Saturday, January 4, 2025: 3:30 PM
Gramercy (Sheraton New York)
This paper develops a framework for understanding patterns of inclusion and exclusion in American history in racial, ethnic, religious, and class terms. While recent efforts to make sense of these patterns have focused heavily on racial factors, these efforts have underemphasized other important factors that have played a critical role in shaping the American experience. I deploy the British sociologist T. H. Marshall’s tripartite analysis of citizenship – civil, political, and social -- as the foundation of a framework for analyzing these patterns more fully. I argue that American history can be understood as a process combining 1) the acquisition of territory and populations and their full, partial, or non-incorporation into civic citizenship -- i.e., civic membership and equality before the law; 2) struggles over acquisition of political citizenship – that is, access to the vote; and 3) debates over social citizenship – i.e., full membership in the society, which depends on access to education and to social supports for the vulnerable.

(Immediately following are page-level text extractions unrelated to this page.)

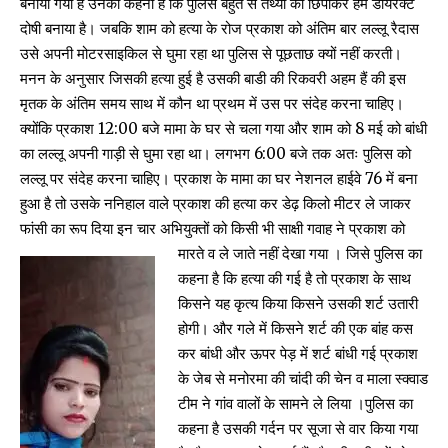
बनाया गया है उनका कहना है कि पुलिस बहुत से तथ्यों को छिपाकर हमें डायरेक्ट
दोषी बनाया है। जबकि शाम को हत्या के रोज प्रकाश को अंतिम बार लल्लू रैदास
उसे अपनी मोटरसाइकिल से घुमा रहा था पुलिस से पूछताछ क्यों नहीं करती।
मनन के अनुसार जिसकी हत्या हुई है उसकी बाडी की रिकवरी अहम हैं की इस
मृतक के अंतिम समय साथ में कौन था प्रथम में उस पर संदेह करना चाहिए।
क्योंकि प्रकाश 12:00 बजे मामा के घर से चला गया और शाम को 8 मई को बांधी
का लल्लू अपनी गाड़ी से घुमा रहा था। लगभग 6:00 बजे तक अतः पुलिस को
लल्लू पर संदेह करना चाहिए। प्रकाश के मामा का घर नेशनल हाईवे 76 में बना
हुआ है तो उसके ननिहाल वाले प्रकाश की हत्या कर डेढ़ किलो मीटर ले जाकर
फांसी का रूप दिया इन चार अभियुक्तों को किसी भी साक्षी गवाह ने प्रकाश को
मारते व ले जाते नहीं देखा गया ।
जिसे पुलिस का
कहना है कि हत्या की गई है तो प्रकाश के साथ
किसने यह कृत्य किया किसने उसकी शर्ट उतारी
होगी। और गले में किसने शर्ट की एक बांह कस
कर बांधी और ऊपर पेड़ में शर्ट बांधी गई प्रकाश
के जेब से मनोरमा की चांदी की चेन व माला स्क्वाड
टीम ने गांव वालों के सामने ले लिया ।पुलिस का
कहना है उसकी गर्दन पर सूजा से वार किया गया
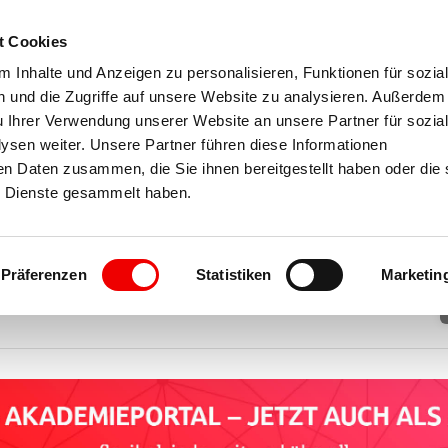
t Cookies
 Inhalte und Anzeigen zu personalisieren, Funktionen für sozia
 und die Zugriffe auf unsere Website zu analysieren. Außerdem
 der
u Ihrer Verwendung unserer Website an unsere Partner für sozia
sen weiter. Unsere Partner führen diese Informationen
ordrhein-Westfalen
en Daten zusammen, die Sie ihnen bereitgestellt haben oder die 
 Dienste gesammelt haben.
 und Lernplattform!
Präferenzen
Statistiken
Marketin
NFRAGEN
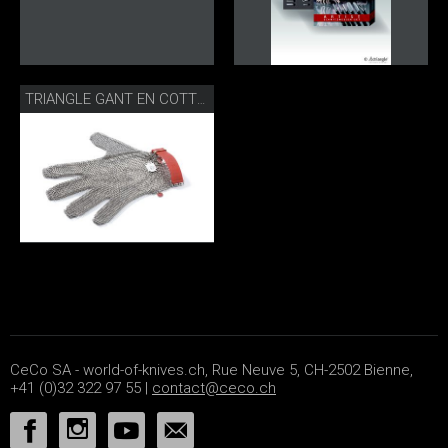
TRIANGLE GANT EN COTTE DE MAILLE
CeCo SA - world-of-knives.ch, Rue Neuve 5, CH-2502 Bienne,
+41 (0)32 322 97 55 |
contact@ceco.ch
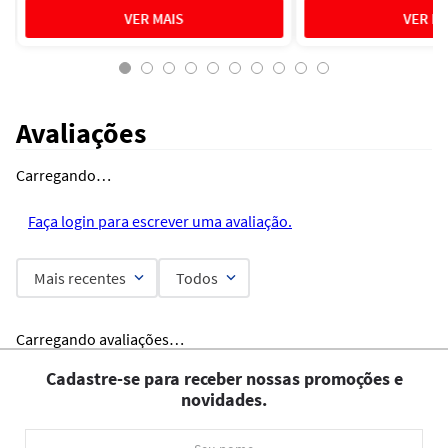
Avaliações
Carregando…
Faça login para escrever uma avaliação.
Mais recentes
Todos
Carregando avaliações…
Cadastre-se para receber nossas promoções e
novidades.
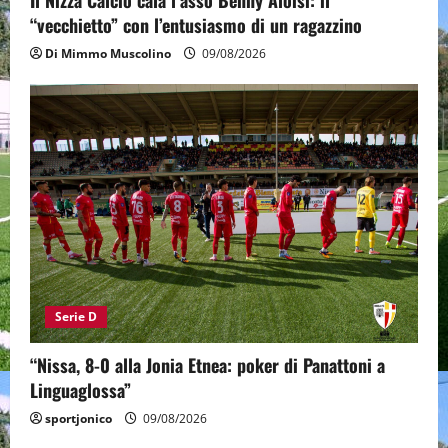
Il Nizza Calcio cala l’asso Benny Aloisi: il
“vecchietto” con l’entusiasmo di un ragazzino
Di Mimmo Muscolino
09/08/2026
Serie D
“Nissa, 8-0 alla Jonia Etnea: poker di Panattoni a
Linguaglossa”
sportjonico
09/08/2026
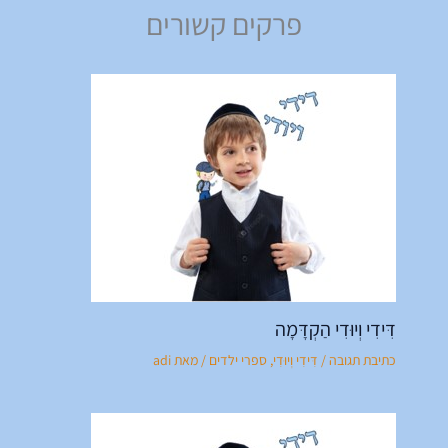
פרקים קשורים
דִּידִי וְיוּדִי הַקְדָּמָה
כתיבת תגובה
/
דִּידִי וְיוּדִי
,
ספרי ילדים
/ מאת
adi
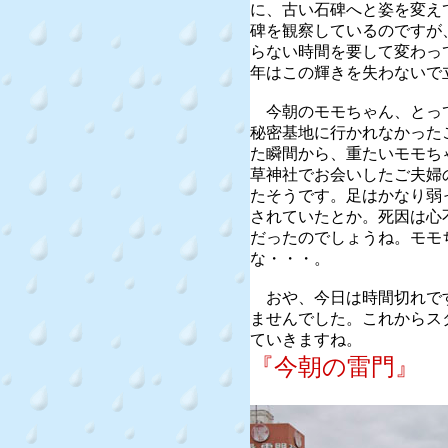
に、古い石碑へと姿を変え
碑を観察しているのですが
らない時間を要して変わっ
年はこの輝きを失わないで
今朝のモモちゃん、とっ
秘密基地に行かれなかった
た瞬間から、重たいモモち
草神社でお会いしたご夫婦
たそうです。足はかなり弱
されていたとか。死因は心
だったのでしょうね。モモ
な・・・。
おや、今日は時間切れで
ませんでした。これからス
ていきますね。
『今朝の雷門』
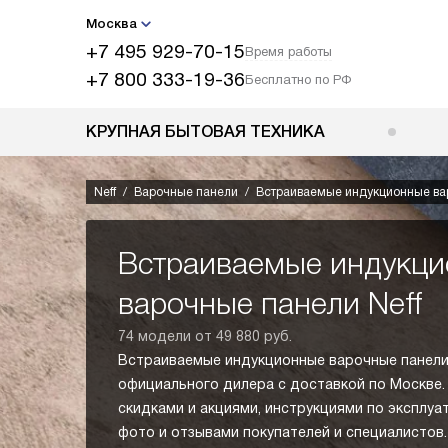
Москва
+7 495 929-70-15
Время работы
+7 800 333-19-36
Бесплатно по РФ
КРУПНАЯ БЫТОВАЯ ТЕХНИКА
Neff
Варочные панели
Встраиваемые индукционные ва
Встраиваемые индукц
варочные панели Neff
74 модели от 49 880 руб.
Встраиваемые индукционные варочные панели 
официального дилера с доставкой по Москве.
скидками и акциями, инструкциями по эксплуа
фото и отзывами покупателей и специалисто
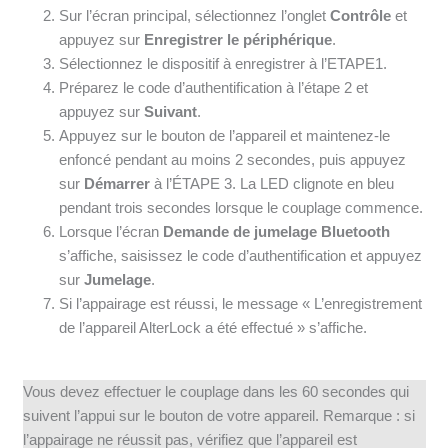
Sur l’écran principal, sélectionnez l’onglet
Contrôle
et
appuyez sur
Enregistrer le périphérique
.
Sélectionnez le dispositif à enregistrer à l’ETAPE1.
Préparez le code d’authentification à l’étape 2 et
appuyez sur
Suivant
.
Appuyez sur le bouton de l’appareil et maintenez-le
enfoncé pendant au moins 2 secondes, puis appuyez
sur
Démarrer
à l’ÉTAPE 3. La LED clignote en bleu
pendant trois secondes lorsque le couplage commence.
Lorsque l’écran
Demande de jumelage Bluetooth
s’affiche, saisissez le code d’authentification et appuyez
sur
Jumelage
.
Si l’appairage est réussi, le message « L’enregistrement
de l’appareil AlterLock a été effectué » s’affiche.
Vous devez effectuer le couplage dans les 60 secondes qui
suivent l’appui sur le bouton de votre appareil. Remarque : si
l’appairage ne réussit pas, vérifiez que l’appareil est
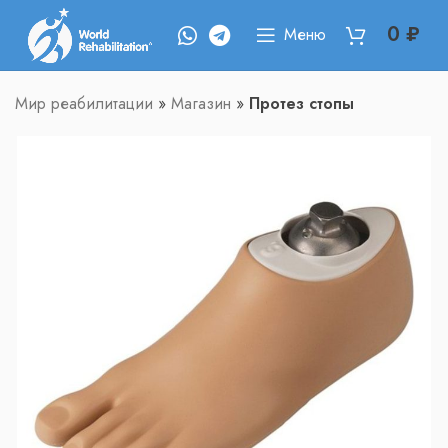
0
₽
Меню
Мир реабилитации
»
Магазин
»
Протез стопы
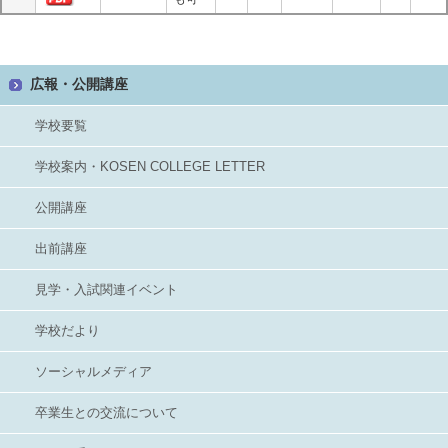
広報・公開講座
学校要覧
学校案内・KOSEN COLLEGE LETTER
公開講座
出前講座
見学・入試関連イベント
学校だより
ソーシャルメディア
卒業生との交流について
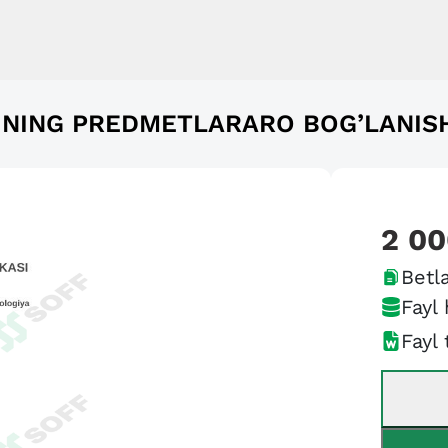
INING PREDMETLARARO BOG’LANISHI
2 0
Betla
Fayl 
Fayl 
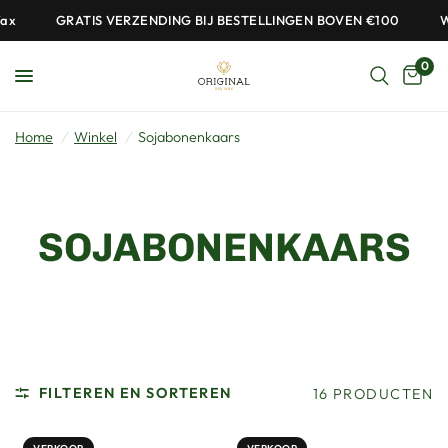
GRATIS VERZENDING BIJ BESTELLINGEN BOVEN €100
Wel
0
Home
/
Winkel
/
Sojabonenkaars
SOJABONENKAARS
FILTEREN EN SORTEREN
16 PRODUCTEN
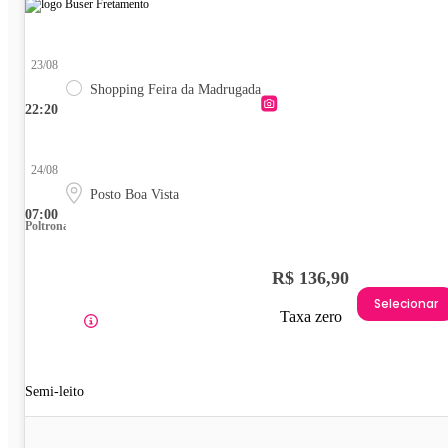
23/08
Shopping Feira da Madrugada
22:20
24/08
Posto Boa Vista
07:00
Poltrona
R$ 136,90
Selecionar
Taxa zero
Semi-leito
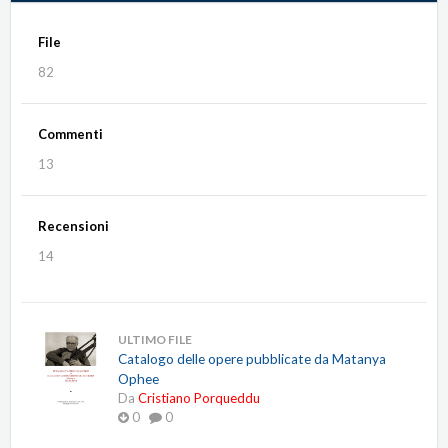
File
82
Commenti
13
Recensioni
14
ULTIMO FILE
Catalogo delle opere pubblicate da Matanya
Ophee
Da
Cristiano Porqueddu
0
0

While the constitutional self-understanding of the United States presupposes that “all men are created equal,” the degree to which that putative universal equality has been realized in fact varies across time and from group to group. African-origin peoples, for example, were by no means eligible to be Americans until after the Civil War, and then the vote was largely denied Black Americans in much of the country before 1965. Meanwhile, Jews have always been able to enter the country, become citizens, and exercise the vote, but they tended to be regarded as social inferiors until after the Second World War. This was also true of other non-Protestants until at least the 1960s; similar patterns seem to prevail with regard to the Asian populations that have arrived since the mid-1960s. I also examine efforts to supplant exclusion with inclusion.